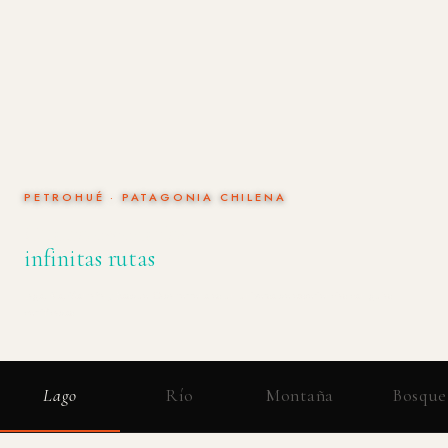
PETROHUÉ · PATAGONIA CHILENA
Cuatro escenarios,
infinitas rutas
Lago, Río, Montaña y Bosque. Cada terreno es un universo de experiencias con guías
certificados.
Lago
Río
Montaña
Bosque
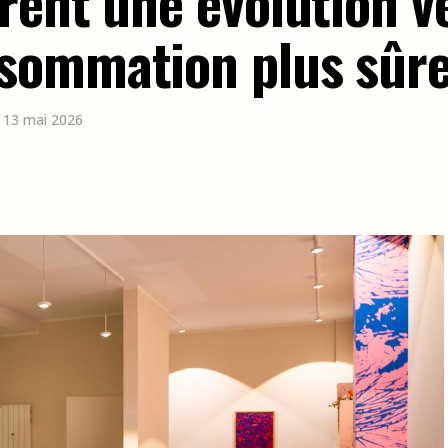
rent une évolution v
sommation plus sûr
e 13 mai 2026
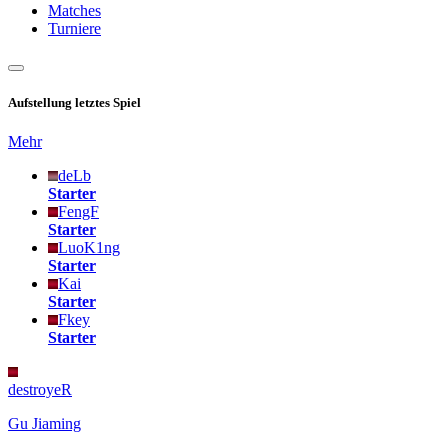
Matches
Turniere
Aufstellung letztes Spiel
Mehr
deLb
Starter
FengF
Starter
LuoK1ng
Starter
Kai
Starter
Fkey
Starter
destroyeR
Gu Jiaming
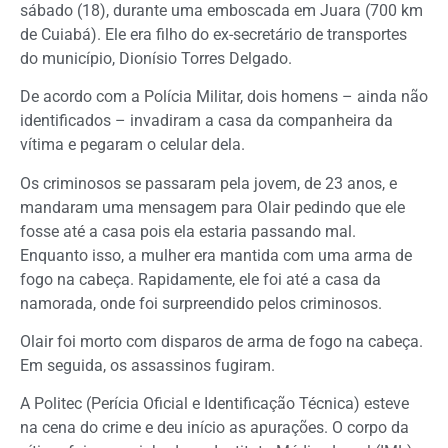
sábado (18), durante uma emboscada em Juara (700 km
de Cuiabá). Ele era filho do ex-secretário de transportes
do município, Dionísio Torres Delgado.
De acordo com a Polícia Militar, dois homens – ainda não
identificados – invadiram a casa da companheira da
vítima e pegaram o celular dela.
Os criminosos se passaram pela jovem, de 23 anos, e
mandaram uma mensagem para Olair pedindo que ele
fosse até a casa pois ela estaria passando mal.
Enquanto isso, a mulher era mantida com uma arma de
fogo na cabeça. Rapidamente, ele foi até a casa da
namorada, onde foi surpreendido pelos criminosos.
Olair foi morto com disparos de arma de fogo na cabeça.
Em seguida, os assassinos fugiram.
A Politec (Perícia Oficial e Identificação Técnica) esteve
na cena do crime e deu início as apurações. O corpo da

────────────────────────────────────────

**PROBLEM DETAILS:** Only the lines from the one holding "de Cuiabá). Ele" through the end of the listing should be given again, exactly and with both ends included.

**TASK OUTPUT:**
de Cuiabá). Ele era filho do ex-secretário de transportes
do município, Dionísio Torres Delgado.
De acordo com a Polícia Militar, dois homens – ainda não
identificados – invadiram a casa da companheira da
vítima e pegaram o celular dela.
Os criminosos se passaram pela jovem, de 23 anos, e
mandaram uma mensagem para Olair pedindo que ele
fosse até a casa pois ela estaria passando mal.
Enquanto isso, a mulher era mantida com uma arma de
fogo na cabeça. Rapidamente, ele foi até a casa da
namorada, onde foi surpreendido pelos criminosos.
Olair foi morto com disparos de arma de fogo na cabeça.
Em seguida, os assassinos fugiram.
A Politec (Perícia Oficial e Identificação Técnica) esteve
na cena do crime e deu início as apurações. O corpo da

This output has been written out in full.